Objective -> In the blog post dated July 23, 2012, which book is the opening quotation taken from?

··· Document segment ···

Monday, July 23, 2012

"But then I feel guilty for wanting to avoid the sadness; the dead needs us to remember them, even if it eats us, even if all we can do is say I'm sorry until it is as meaningless as air."Audrey Niffenegger, The Time Traveller's Wife

This book taught me too much.

Today's a damned good day and a great reminder of my participation in an affair that was bigger than myself and this universe. I don't think the world knows enough how I think of you, I don't think this world will ever be satiated in it's hunger for you, and I don't think you yourself know the Adonis you are to me. You truly took my breath away when I saw you today.



Shy sidenote: It feels like I'm constantly out of words to tell you how much of a metaphysical perfection you are, you're truly God's favourite toy. How else can there be any higher realm of stunning when you've optimized all 180cm of you?

Being with you really guarantees a blessed day.

Headed home after a great spent day and walked around lot1 by myself, talked to aunties and found weird food and basically spent a good time with myself. I should do that more often at the risk of appearing crazed.

··· Stored records ···

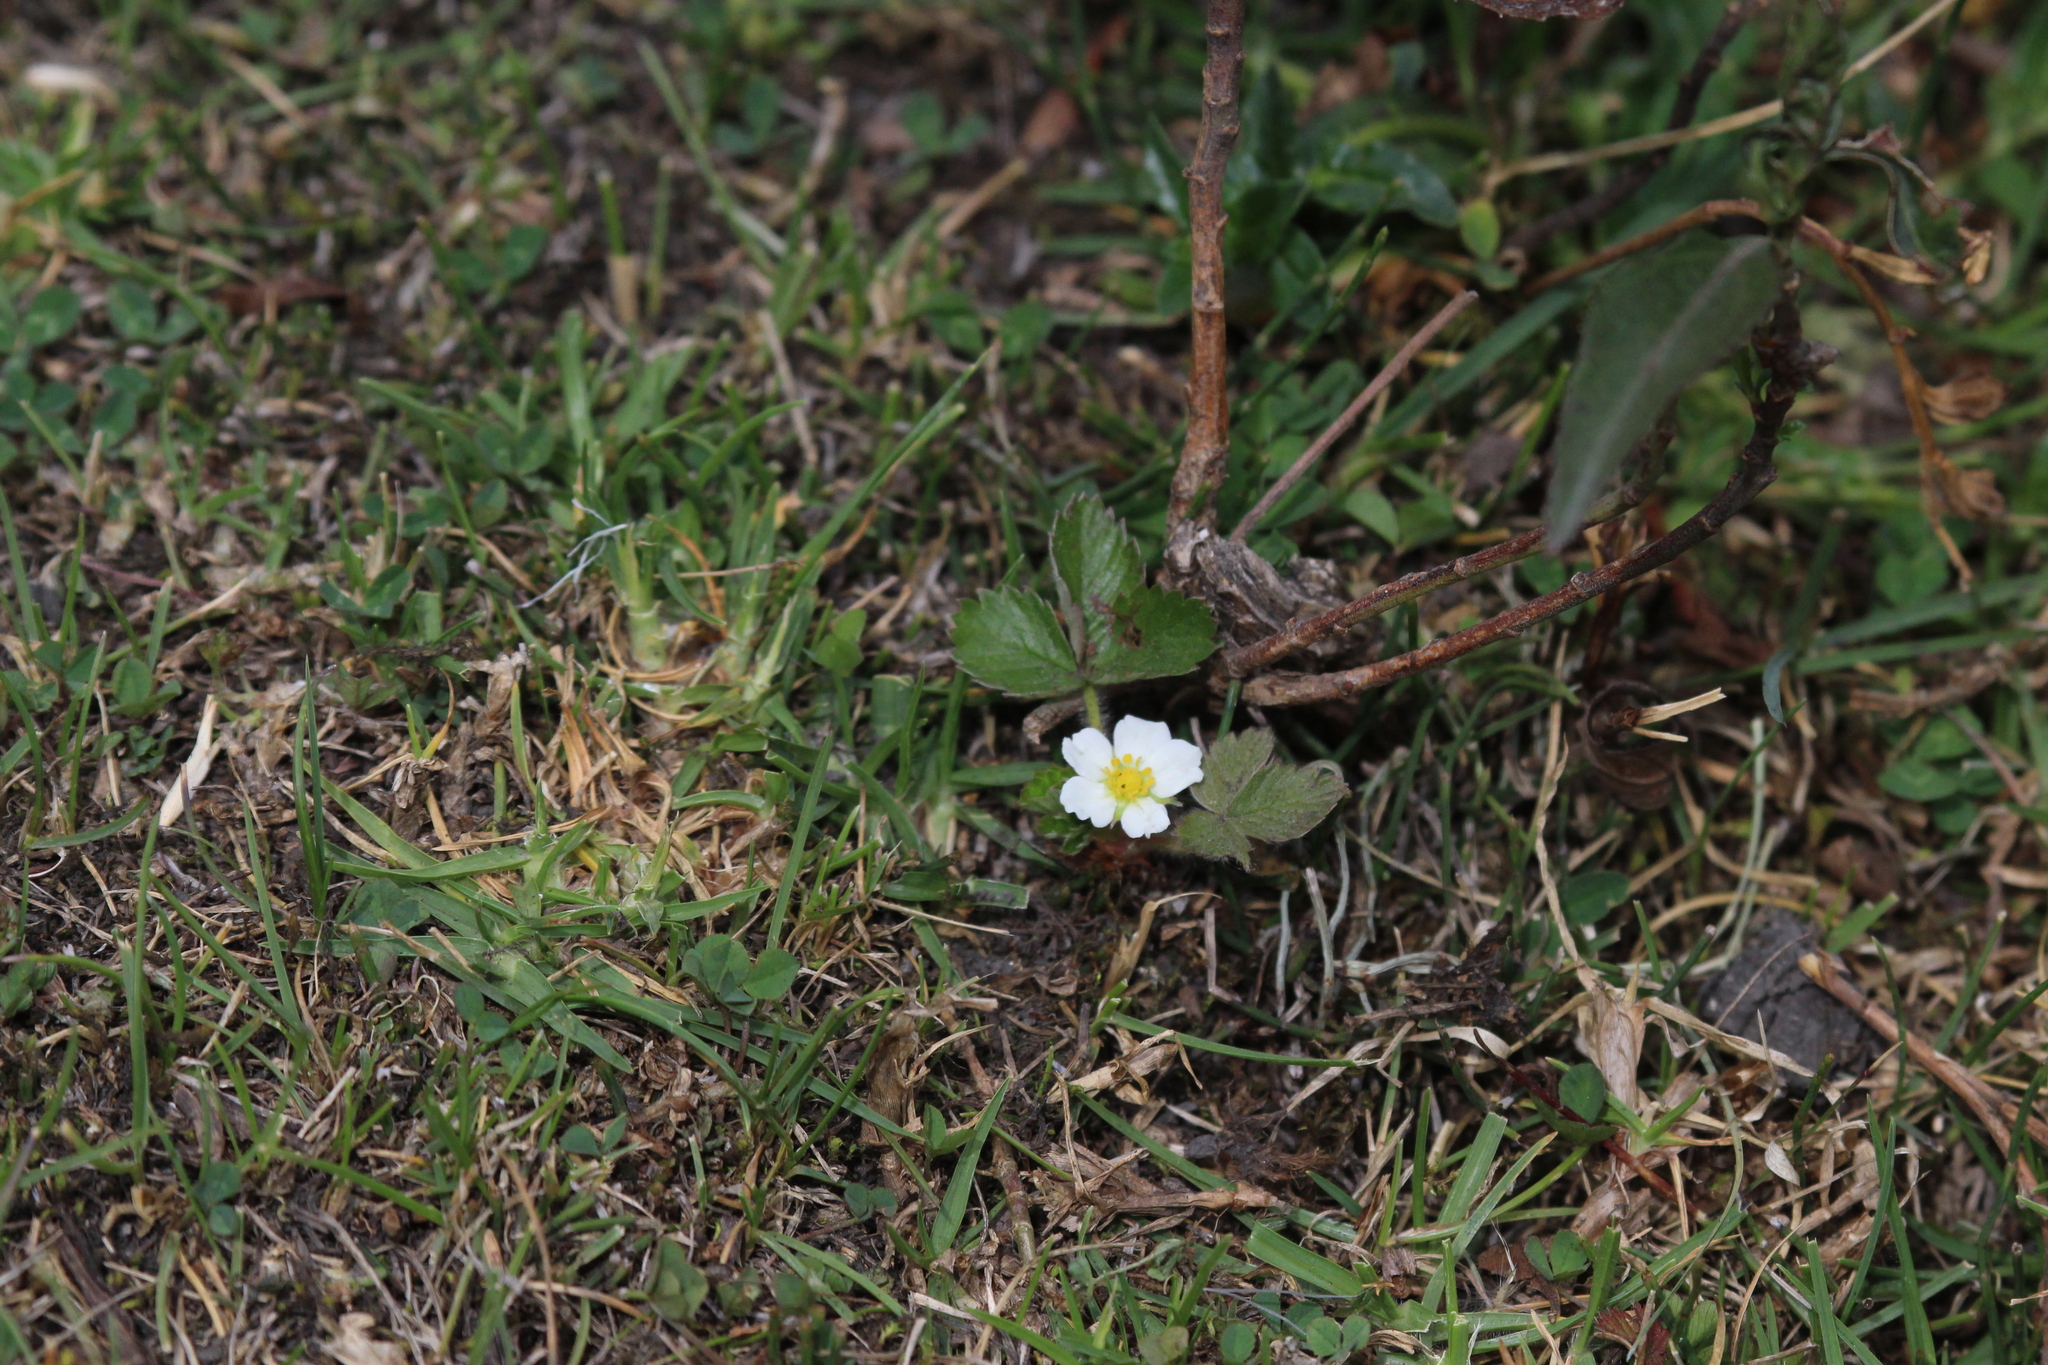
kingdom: Plantae
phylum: Tracheophyta
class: Magnoliopsida
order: Rosales
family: Rosaceae
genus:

···

Solution for this exercise -> The Time Traveller's Wife, by Audrey Niffenegger.